If a lot of the music heard on the radio seems to come from the movies, it’s because producers are paying more attention to sound tracks, the fact being that hits generate additional box-office business. Who, after all, could resist catching Ghostbusters after hearing Ray Parker Jr.’s infectious title song, which flooded the airwaves all last summer? The track LP (Arista) also features popular artists Laura Branigan and the Thompson Twins, as well as incidental music of the more traditional type by veteran Elmer Bernstein.

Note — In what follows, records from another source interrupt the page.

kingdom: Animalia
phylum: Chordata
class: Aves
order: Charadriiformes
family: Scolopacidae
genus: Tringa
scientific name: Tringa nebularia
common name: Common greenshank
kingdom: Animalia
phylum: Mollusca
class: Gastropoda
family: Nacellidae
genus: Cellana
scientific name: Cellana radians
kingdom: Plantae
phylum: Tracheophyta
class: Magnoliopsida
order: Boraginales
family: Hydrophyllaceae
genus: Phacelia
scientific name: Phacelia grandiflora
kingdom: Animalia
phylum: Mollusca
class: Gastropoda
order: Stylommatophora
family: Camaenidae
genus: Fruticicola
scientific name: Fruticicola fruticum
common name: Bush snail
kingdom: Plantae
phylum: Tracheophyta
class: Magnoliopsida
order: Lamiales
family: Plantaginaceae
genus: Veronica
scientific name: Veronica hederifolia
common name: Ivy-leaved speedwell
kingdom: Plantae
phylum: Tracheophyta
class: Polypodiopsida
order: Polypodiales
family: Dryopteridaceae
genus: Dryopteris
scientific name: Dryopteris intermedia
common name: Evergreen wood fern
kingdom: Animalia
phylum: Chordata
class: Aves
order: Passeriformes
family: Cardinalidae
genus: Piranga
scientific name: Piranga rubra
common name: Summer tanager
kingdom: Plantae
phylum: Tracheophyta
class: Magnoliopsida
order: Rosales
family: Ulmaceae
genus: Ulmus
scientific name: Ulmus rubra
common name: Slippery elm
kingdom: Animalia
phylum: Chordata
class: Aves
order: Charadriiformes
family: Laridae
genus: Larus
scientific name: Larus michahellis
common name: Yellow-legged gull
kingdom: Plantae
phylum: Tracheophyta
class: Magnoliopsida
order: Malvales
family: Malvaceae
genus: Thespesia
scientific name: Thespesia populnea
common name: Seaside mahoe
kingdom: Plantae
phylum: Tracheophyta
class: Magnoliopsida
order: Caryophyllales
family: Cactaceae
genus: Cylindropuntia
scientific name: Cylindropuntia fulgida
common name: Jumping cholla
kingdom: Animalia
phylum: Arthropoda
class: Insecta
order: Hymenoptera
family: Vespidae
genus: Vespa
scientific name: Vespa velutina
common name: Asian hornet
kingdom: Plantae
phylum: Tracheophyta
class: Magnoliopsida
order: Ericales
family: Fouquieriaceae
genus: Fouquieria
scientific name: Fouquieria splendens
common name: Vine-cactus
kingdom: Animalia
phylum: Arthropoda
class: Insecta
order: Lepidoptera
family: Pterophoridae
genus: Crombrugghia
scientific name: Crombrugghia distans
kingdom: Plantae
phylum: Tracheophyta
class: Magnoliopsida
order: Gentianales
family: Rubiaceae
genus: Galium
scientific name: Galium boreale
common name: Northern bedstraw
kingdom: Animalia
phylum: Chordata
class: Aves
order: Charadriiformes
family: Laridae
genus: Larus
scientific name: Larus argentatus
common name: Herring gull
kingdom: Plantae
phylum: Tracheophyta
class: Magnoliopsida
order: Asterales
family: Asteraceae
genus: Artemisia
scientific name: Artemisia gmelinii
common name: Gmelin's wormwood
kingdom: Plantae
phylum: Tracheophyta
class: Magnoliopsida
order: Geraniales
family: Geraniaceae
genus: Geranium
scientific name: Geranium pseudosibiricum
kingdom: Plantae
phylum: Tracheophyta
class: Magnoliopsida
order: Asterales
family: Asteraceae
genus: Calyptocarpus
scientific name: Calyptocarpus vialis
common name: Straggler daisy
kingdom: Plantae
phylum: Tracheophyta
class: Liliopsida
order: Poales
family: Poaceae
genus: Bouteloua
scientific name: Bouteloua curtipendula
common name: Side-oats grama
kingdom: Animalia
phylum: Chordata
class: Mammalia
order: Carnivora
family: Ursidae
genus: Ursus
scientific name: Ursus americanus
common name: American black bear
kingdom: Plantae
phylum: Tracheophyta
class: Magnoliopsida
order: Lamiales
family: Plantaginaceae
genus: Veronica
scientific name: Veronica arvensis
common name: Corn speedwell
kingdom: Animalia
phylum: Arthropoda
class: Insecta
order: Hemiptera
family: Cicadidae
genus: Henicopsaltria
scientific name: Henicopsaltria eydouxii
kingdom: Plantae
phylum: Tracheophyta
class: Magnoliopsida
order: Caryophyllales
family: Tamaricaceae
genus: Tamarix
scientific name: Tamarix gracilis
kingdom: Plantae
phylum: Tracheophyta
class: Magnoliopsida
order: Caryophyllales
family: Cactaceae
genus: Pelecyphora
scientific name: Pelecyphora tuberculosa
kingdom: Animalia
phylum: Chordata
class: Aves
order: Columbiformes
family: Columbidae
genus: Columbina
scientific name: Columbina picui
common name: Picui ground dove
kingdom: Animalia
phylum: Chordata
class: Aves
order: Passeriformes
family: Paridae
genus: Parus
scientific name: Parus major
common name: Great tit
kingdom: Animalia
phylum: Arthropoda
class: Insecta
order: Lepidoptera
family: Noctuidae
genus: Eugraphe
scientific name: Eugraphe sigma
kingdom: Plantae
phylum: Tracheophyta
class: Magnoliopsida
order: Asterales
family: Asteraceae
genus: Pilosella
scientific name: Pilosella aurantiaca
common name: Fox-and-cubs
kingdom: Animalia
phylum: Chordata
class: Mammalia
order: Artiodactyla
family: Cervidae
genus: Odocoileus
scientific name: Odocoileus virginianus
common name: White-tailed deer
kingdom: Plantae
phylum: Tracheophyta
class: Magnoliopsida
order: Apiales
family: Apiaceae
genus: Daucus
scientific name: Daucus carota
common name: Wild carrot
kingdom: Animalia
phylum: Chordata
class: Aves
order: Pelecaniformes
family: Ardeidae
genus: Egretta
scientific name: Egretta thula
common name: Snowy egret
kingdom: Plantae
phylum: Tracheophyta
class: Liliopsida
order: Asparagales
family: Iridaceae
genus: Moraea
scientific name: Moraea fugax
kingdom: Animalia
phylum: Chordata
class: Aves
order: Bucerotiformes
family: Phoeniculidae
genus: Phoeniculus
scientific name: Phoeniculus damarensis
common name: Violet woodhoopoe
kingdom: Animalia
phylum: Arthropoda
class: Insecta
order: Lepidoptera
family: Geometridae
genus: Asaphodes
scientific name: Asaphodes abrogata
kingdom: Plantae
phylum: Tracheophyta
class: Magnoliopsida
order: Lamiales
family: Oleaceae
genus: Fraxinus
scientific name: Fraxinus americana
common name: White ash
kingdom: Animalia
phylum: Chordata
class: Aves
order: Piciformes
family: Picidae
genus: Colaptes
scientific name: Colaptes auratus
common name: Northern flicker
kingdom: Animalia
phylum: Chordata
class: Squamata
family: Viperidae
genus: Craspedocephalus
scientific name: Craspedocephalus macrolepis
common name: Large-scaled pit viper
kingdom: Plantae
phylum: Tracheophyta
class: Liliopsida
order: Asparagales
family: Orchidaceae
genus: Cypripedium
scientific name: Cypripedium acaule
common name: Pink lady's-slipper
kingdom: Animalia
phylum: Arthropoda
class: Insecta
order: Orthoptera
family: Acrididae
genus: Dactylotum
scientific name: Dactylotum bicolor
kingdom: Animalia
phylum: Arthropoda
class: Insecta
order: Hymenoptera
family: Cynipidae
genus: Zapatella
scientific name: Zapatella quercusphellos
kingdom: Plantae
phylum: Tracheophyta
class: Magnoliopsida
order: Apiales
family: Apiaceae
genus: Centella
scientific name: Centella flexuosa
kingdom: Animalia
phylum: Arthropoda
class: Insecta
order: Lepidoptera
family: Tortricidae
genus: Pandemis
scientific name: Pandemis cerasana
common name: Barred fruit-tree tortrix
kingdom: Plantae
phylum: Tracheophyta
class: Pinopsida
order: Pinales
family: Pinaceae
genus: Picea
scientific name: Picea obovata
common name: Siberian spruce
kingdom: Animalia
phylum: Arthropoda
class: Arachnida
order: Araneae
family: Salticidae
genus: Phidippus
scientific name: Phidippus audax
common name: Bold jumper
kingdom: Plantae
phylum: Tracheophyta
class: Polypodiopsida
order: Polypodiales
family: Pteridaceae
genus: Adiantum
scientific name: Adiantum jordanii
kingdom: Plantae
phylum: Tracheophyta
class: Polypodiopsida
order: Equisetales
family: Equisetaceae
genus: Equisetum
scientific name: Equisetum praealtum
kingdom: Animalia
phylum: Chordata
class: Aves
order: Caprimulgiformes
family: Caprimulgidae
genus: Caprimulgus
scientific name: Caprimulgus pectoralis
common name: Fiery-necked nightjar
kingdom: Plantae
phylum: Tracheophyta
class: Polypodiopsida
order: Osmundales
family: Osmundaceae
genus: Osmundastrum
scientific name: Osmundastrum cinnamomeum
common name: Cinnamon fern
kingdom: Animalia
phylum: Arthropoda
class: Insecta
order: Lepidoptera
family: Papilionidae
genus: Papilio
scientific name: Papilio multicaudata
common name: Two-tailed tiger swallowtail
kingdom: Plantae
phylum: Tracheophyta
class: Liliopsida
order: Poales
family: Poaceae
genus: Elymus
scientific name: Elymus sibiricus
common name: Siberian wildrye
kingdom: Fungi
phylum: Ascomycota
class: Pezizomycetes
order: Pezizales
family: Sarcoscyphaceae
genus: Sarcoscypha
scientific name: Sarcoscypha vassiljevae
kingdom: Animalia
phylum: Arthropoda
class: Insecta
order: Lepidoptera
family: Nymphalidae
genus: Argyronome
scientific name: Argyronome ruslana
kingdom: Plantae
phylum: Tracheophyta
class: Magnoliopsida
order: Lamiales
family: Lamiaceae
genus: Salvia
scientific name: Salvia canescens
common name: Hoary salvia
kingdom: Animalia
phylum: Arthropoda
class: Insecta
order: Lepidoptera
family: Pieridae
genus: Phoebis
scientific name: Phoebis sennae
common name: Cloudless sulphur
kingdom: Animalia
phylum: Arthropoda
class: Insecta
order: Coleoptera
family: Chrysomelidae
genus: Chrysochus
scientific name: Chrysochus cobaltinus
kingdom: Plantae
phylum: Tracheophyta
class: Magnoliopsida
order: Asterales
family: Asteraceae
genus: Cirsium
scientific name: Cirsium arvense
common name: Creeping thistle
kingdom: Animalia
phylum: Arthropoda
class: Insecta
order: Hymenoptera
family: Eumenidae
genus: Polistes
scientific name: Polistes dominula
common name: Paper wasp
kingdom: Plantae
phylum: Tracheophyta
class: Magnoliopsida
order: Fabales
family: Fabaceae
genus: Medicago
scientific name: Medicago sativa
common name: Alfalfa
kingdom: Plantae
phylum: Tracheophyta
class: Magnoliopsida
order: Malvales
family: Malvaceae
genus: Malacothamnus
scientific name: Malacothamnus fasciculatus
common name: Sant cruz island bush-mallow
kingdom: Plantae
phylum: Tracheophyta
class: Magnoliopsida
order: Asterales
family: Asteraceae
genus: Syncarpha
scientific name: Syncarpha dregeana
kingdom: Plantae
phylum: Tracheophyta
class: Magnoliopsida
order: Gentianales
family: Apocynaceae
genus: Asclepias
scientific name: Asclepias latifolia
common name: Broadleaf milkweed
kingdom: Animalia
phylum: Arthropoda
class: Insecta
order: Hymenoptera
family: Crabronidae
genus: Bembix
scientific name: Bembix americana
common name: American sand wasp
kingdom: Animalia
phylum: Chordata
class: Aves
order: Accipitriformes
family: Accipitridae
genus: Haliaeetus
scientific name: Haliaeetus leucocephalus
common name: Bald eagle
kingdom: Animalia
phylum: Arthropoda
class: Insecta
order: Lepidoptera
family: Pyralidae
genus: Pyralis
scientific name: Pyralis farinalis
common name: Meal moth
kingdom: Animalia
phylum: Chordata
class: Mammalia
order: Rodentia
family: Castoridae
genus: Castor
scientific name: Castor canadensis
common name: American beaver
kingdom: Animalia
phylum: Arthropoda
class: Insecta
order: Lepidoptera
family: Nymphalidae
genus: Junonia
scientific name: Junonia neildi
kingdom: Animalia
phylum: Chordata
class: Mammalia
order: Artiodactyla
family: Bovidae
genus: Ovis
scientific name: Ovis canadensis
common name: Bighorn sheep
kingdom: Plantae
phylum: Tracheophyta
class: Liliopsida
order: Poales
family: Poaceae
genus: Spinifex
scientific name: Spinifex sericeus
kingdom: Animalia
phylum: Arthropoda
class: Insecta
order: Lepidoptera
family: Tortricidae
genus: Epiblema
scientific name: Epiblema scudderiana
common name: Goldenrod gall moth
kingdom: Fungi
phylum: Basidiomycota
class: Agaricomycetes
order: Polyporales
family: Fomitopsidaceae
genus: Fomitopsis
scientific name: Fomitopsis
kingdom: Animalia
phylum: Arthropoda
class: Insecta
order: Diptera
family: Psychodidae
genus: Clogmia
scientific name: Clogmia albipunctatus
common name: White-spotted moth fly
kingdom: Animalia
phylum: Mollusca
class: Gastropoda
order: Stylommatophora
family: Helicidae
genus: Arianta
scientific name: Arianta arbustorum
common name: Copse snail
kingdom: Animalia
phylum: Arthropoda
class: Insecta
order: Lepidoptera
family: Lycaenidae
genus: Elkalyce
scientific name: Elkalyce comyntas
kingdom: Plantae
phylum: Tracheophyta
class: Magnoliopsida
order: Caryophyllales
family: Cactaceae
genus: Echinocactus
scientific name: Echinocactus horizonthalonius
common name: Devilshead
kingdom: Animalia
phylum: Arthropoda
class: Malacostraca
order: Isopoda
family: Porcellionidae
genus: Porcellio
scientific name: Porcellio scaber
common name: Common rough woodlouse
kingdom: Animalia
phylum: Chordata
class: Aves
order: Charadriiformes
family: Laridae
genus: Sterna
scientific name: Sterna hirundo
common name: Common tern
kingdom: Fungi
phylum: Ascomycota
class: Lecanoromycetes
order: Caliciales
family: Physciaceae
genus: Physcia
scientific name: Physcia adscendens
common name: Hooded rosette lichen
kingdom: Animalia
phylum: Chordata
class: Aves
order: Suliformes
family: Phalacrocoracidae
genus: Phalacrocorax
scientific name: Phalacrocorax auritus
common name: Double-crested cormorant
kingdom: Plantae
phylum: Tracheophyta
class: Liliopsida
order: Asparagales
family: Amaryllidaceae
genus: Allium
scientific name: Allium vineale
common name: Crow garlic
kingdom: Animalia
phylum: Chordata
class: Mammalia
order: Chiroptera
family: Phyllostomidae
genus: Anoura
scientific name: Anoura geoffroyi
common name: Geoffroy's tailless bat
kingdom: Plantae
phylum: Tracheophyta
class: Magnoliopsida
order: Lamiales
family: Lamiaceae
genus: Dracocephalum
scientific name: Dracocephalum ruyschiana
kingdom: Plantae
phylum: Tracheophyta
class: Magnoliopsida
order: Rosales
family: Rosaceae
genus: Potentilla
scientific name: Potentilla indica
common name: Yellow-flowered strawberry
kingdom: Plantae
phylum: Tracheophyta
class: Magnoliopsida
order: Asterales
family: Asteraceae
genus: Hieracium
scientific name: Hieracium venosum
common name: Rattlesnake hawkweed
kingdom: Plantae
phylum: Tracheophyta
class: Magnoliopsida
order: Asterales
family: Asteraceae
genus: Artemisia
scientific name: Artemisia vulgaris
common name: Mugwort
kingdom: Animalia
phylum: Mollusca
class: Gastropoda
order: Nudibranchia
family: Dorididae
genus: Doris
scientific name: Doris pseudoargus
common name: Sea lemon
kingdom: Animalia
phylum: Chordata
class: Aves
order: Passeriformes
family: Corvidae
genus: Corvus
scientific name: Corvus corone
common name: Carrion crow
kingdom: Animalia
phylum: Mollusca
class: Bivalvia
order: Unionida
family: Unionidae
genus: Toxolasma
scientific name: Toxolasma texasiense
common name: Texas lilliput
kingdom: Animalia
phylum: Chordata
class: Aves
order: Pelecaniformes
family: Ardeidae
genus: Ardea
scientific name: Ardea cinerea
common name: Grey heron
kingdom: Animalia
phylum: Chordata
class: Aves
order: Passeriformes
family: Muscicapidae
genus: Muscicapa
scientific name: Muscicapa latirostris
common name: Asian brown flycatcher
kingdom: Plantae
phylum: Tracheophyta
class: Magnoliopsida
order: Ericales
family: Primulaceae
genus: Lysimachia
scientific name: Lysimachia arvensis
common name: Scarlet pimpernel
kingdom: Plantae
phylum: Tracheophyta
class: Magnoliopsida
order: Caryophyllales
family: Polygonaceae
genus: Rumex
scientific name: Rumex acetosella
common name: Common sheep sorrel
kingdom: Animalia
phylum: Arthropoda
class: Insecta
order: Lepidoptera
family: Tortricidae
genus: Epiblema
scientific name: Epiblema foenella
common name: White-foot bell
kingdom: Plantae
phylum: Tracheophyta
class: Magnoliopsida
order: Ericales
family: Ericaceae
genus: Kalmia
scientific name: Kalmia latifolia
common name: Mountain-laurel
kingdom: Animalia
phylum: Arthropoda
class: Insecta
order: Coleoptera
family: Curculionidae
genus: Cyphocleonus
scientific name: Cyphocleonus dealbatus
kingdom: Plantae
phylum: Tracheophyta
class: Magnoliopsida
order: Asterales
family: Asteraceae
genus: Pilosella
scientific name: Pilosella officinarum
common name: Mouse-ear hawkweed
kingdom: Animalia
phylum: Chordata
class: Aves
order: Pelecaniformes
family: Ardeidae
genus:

Flashdance set the pace for movies seemingly built around their soundtrack rather than their script, spawning a host of imitators. Last year’s Streets of Fire didn’t do as well as expected at the box office but spun off a big hit in Dan Hartman’s “I Can Dream About You.” Less exposed but just as appealing are the other sound-track cuts, including music from the Blasters (MCA). Last summer’s clutch of break dancing movies relied on dance as well as music to compensate for shortcomings in their stories, and by far the best of the lot was Beat Street, which featured state-of-the-art urban dance music from the System, Afrika Bambaataa, and a number of others (Atlantic).

One of the cuts’ from Beat Street is by Ruben Blades, a Panamanian salsa star whose Buscando America (Elektra) marks his debut on a mainstream American label. Propelled by his band Seis del Solar, musician Blades uses his hot Latin music as a framework for lyricist Blades, who happens also to be a journalist and lawyer.